(Document segment begins)

As Charles Akers writes in Abigail Adams: A Revolutionary American Woman, “Abigail Adams’s husband considered her an intellectual equal and enjoyed discussing politics freely with her in the confines of their home. Without asking him to yield any of his male prerogative, she presented herself as the whetstone on which to sharpen his ideas. Her opinions were not merely a mirror image of his; she was often the more incisive and unwavering of the two. She became skilled in striking a fine balance between deference to his male superiority and the persuasive presentation of her views. Denied a public voice, she helped shape the political views of her husband and sons. Her aptitude was so great that she gradually enlarged her private political influence through a wide circle of correspondents and acquaintances. She became in time the nation’s best informed woman on public affairs, while never overstepping, she thought, the line nature had drawn between the sexes.”
In December 1774, John was once again selected as a delegate to the Continental Congress. He would be joined by the same delegates as before, with the addition of John Hancock. People seemed to sense that war was imminent. Abigail certainly did, writing, “Is it not better to die the last of British freemen than live the first of British Slaves. … The die is cast. … Heaven only knows what is next to take place but it seems to me the Sword is now our only, yet dreadful alternative.”

(Document segment ends)
(Stored data begins)

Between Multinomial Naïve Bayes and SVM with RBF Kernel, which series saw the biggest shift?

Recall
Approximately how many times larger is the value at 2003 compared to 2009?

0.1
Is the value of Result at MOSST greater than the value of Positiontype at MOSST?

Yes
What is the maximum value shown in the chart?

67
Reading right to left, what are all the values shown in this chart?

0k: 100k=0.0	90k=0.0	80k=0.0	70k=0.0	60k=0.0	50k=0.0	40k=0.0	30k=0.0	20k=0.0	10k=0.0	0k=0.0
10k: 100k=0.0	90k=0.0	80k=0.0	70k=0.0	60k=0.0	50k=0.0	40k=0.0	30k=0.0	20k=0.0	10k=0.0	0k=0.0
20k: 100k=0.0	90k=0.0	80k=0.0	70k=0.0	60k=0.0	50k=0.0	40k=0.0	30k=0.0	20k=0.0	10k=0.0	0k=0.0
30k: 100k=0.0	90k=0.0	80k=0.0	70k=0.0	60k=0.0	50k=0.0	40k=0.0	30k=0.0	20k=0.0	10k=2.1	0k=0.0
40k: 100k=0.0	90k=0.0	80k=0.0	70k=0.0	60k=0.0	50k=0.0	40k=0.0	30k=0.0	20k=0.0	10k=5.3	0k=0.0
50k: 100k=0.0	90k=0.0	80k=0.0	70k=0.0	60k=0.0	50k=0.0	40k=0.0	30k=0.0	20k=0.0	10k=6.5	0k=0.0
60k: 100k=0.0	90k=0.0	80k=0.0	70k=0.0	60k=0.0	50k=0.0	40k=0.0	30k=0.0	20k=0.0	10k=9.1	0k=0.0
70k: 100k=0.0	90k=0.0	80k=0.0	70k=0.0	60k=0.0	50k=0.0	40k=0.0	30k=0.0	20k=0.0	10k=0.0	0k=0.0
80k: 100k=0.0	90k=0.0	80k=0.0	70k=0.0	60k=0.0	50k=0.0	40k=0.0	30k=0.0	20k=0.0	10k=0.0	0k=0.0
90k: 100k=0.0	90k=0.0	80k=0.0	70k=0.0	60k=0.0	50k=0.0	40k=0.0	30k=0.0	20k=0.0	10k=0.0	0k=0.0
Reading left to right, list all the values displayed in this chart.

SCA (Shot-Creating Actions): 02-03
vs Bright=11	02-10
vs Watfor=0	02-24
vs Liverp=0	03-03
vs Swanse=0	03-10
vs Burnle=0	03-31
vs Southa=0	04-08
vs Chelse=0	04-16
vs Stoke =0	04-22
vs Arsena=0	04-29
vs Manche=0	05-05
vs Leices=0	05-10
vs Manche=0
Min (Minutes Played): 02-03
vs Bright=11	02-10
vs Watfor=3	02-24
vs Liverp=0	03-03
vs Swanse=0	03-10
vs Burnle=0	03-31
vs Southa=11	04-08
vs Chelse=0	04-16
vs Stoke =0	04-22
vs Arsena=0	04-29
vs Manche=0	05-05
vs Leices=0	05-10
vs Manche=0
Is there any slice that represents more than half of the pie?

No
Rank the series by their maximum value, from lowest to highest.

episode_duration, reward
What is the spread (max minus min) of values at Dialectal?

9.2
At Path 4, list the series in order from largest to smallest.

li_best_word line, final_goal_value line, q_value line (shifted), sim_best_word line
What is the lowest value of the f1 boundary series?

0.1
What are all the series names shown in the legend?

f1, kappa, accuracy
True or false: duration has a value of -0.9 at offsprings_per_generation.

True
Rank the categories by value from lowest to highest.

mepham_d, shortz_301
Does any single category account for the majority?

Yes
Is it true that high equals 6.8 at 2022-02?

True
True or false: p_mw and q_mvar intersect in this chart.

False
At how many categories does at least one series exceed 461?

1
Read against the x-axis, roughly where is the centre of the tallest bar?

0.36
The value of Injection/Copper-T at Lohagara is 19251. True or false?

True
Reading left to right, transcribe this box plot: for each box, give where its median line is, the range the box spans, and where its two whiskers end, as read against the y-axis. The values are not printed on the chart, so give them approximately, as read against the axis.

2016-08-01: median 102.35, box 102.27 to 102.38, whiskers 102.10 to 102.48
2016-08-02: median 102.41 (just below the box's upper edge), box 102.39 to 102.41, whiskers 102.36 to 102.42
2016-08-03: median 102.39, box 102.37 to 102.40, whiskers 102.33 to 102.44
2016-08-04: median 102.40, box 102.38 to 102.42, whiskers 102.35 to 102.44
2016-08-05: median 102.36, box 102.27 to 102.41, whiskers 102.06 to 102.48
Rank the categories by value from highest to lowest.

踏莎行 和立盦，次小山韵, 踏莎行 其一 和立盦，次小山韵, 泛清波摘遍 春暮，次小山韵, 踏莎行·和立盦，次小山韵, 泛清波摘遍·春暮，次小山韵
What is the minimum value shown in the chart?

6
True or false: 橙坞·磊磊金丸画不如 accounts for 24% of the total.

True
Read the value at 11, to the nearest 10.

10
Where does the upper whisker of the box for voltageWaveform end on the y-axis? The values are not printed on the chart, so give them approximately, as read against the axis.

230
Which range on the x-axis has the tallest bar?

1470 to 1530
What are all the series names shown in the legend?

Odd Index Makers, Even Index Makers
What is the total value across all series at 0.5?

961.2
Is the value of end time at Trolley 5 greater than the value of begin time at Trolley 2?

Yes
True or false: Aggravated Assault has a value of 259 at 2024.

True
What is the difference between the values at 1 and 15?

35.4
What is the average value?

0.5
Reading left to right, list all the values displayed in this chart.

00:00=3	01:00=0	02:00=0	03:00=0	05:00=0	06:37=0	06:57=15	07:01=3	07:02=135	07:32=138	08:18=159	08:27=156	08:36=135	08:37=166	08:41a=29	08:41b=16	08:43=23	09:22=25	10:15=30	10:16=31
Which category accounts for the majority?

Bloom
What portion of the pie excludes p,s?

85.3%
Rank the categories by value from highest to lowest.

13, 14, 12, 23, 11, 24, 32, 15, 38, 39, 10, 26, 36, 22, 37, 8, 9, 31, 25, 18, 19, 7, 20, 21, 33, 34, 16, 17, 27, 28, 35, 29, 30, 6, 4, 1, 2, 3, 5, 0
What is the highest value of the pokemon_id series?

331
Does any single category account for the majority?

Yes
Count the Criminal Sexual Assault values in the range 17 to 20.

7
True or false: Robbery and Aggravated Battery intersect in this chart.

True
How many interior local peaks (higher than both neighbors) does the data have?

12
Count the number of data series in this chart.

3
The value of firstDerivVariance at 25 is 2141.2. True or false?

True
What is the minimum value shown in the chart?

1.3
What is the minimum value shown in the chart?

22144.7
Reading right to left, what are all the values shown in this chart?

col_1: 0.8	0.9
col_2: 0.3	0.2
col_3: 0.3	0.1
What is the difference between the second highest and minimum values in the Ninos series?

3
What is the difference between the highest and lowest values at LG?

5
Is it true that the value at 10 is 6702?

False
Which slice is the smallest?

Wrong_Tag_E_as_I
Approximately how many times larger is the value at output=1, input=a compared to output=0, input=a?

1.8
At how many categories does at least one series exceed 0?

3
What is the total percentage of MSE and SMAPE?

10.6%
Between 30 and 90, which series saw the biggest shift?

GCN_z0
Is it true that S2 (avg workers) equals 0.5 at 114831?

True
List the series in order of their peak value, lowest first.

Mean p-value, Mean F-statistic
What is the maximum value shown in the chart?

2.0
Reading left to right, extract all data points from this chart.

(Stored data ends)

Tasks to perform:
• a. Please repeat the passage about Abigail Adams word for word, in full.
• b. Reproduce the lines of the records starting with the line containing "episode_duration, reward" and going on through the line containing "Read the value at 11, to the nearest 10.", with both of those lines included.
The passage about Abigail Adams and the records are two separate pieces of material.

Numbered answers:
• a.
As Charles Akers writes in Abigail Adams: A Revolutionary American Woman, “Abigail Adams’s husband considered her an intellectual equal and enjoyed discussing politics freely with her in the confines of their home. Without asking him to yield any of his male prerogative, she presented herself as the whetstone on which to sharpen his ideas. Her opinions were not merely a mirror image of his; she was often the more incisive and unwavering of the two. She became skilled in striking a fine balance between deference to his male superiority and the persuasive presentation of her views. Denied a public voice, she helped shape the political views of her husband and sons. Her aptitude was so great that she gradually enlarged her private political influence through a wide circle of correspondents and acquaintances. She became in time the nation’s best informed woman on public affairs, while never overstepping, she thought, the line nature had drawn between the sexes.”
In December 1774, John was once again selected as a delegate to the Continental Congress. He would be joined by the same delegates as before, with the addition of John Hancock. People seemed to sense that war was imminent. Abigail certainly did, writing, “Is it not better to die the last of British freemen than live the first of British Slaves. … The die is cast. … Heaven only knows what is next to take place but it seems to me the Sword is now our only, yet dreadful alternative.”

• b.
episode_duration, reward
What is the spread (max minus min) of values at Dialectal?

9.2
At Path 4, list the series in order from largest to smallest.

li_best_word line, final_goal_value line, q_value line (shifted), sim_best_word line
What is the lowest value of the f1 boundary series?

0.1
What are all the series names shown in the legend?

f1, kappa, accuracy
True or false: duration has a value of -0.9 at offsprings_per_generation.

True
Rank the categories by value from lowest to highest.

mepham_d, shortz_301
Does any single category account for the majority?

Yes
Is it true that high equals 6.8 at 2022-02?

True
True or false: p_mw and q_mvar intersect in this chart.

False
At how many categories does at least one series exceed 461?

1
Read against the x-axis, roughly where is the centre of the tallest bar?

0.36
The value of Injection/Copper-T at Lohagara is 19251. True or false?

True
Reading left to right, transcribe this box plot: for each box, give where its median line is, the range the box spans, and where its two whiskers end, as read against the y-axis. The values are not printed on the chart, so give them approximately, as read against the axis.

2016-08-01: median 102.35, box 102.27 to 102.38, whiskers 102.10 to 102.48
2016-08-02: median 102.41 (just below the box's upper edge), box 102.39 to 102.41, whiskers 102.36 to 102.42
2016-08-03: median 102.39, box 102.37 to 102.40, whiskers 102.33 to 102.44
2016-08-04: median 102.40, box 102.38 to 102.42, whiskers 102.35 to 102.44
2016-08-05: median 102.36, box 102.27 to 102.41, whiskers 102.06 to 102.48
Rank the categories by value from highest to lowest.

踏莎行 和立盦，次小山韵, 踏莎行 其一 和立盦，次小山韵, 泛清波摘遍 春暮，次小山韵, 踏莎行·和立盦，次小山韵, 泛清波摘遍·春暮，次小山韵
What is the minimum value shown in the chart?

6
True or false: 橙坞·磊磊金丸画不如 accounts for 24% of the total.

True
Read the value at 11, to the nearest 10.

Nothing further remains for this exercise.